Repeat the listing exactly, line by line, and leave the pictures behind.

COLLECTED MATERIAL:
+--
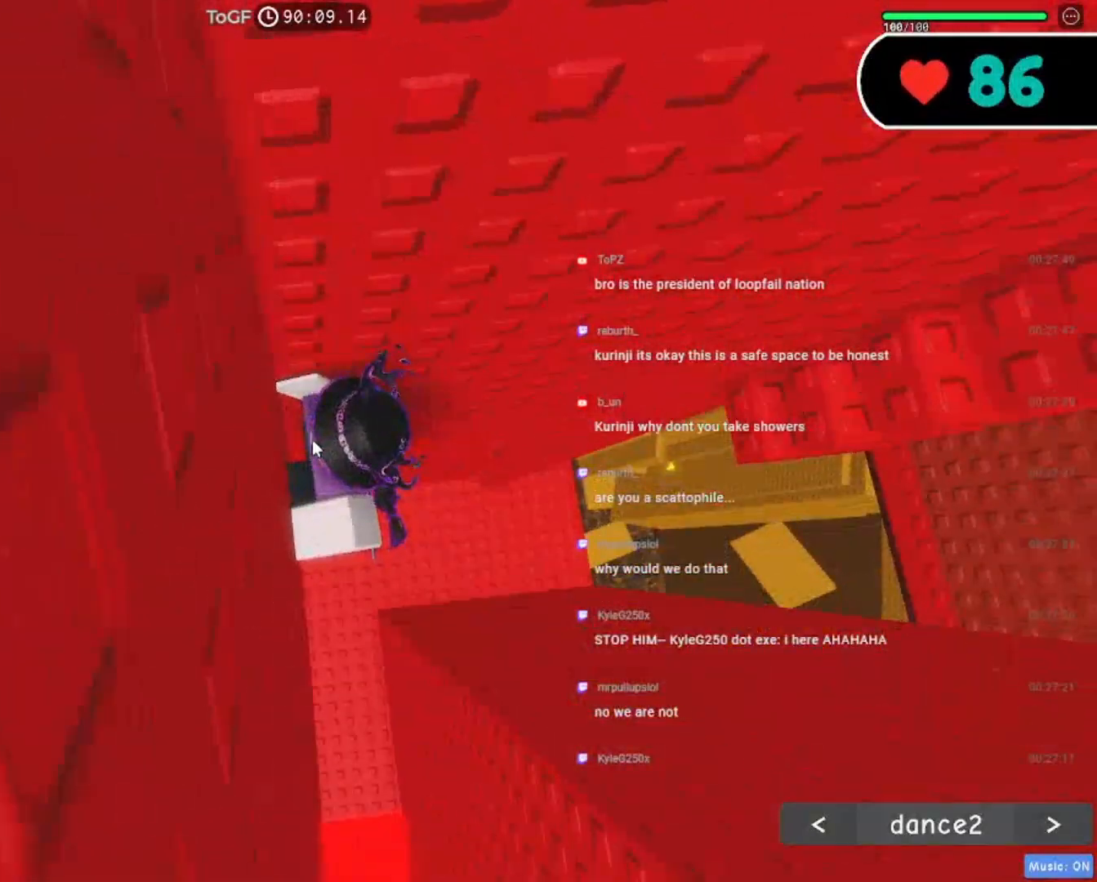
{"keys": ["d"], "mouse": ["right"], "events": [[100, "d", "down"], [117, "shift", "down"], [184, "space", "down"], [250, "shift", "up"], [350, "space", "up"], [384, "shift", "down"], [500, "shift", "up"]]}
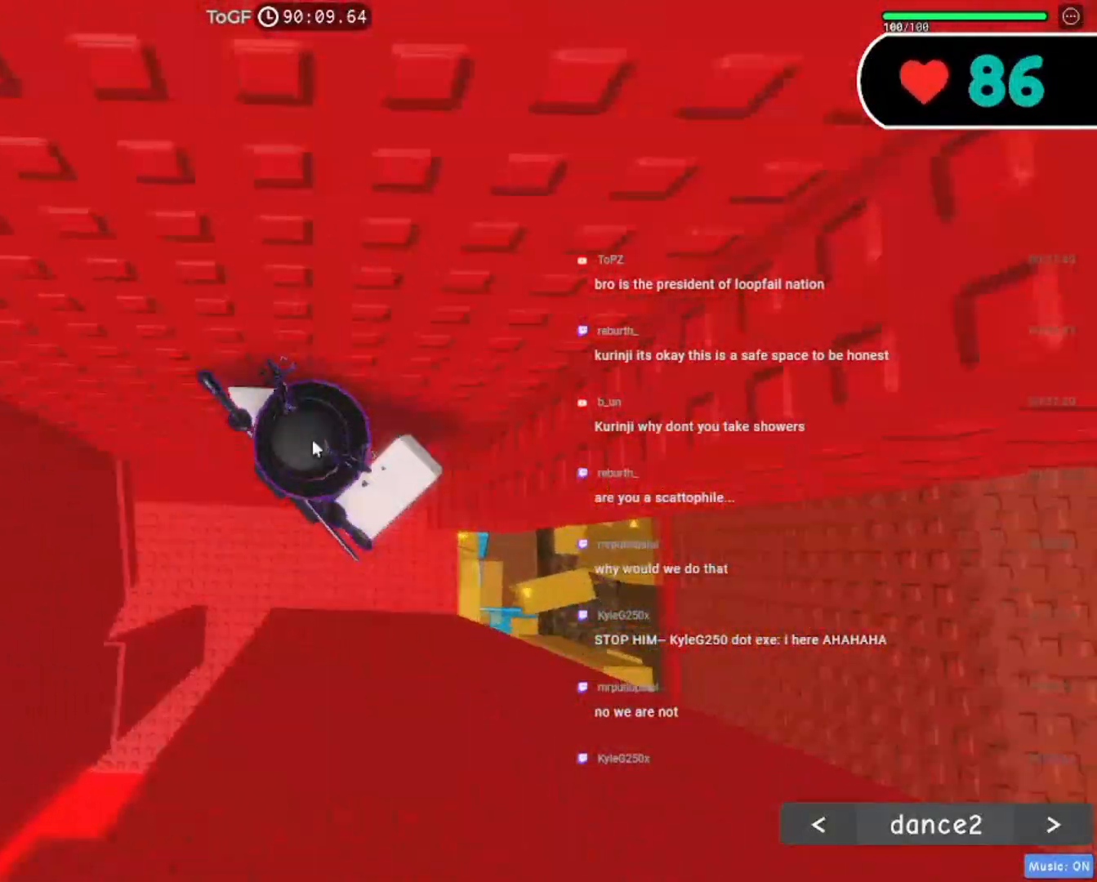
{"keys": ["d"], "mouse": ["right"], "events": []}
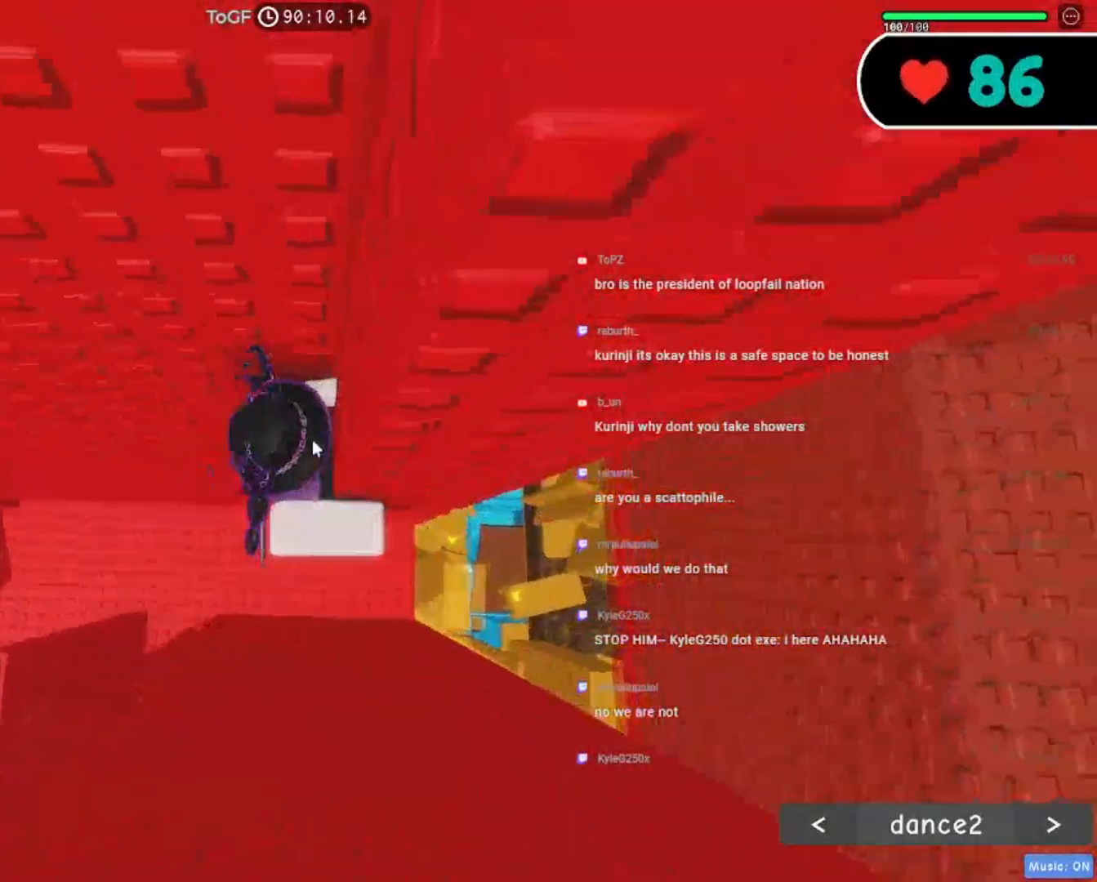
{"keys": [], "mouse": ["right"], "events": [[284, "d", "up"]]}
+--
WRITTEN RESPONSE:
{"keys": ["d"], "mouse": ["right"], "events": [[100, "d", "down"], [117, "shift", "down"], [184, "space", "down"], [250, "shift", "up"], [350, "space", "up"], [384, "shift", "down"], [500, "shift", "up"]]}
{"keys": ["d"], "mouse": ["right"], "events": []}
{"keys": [], "mouse": ["right"], "events": [[284, "d", "up"]]}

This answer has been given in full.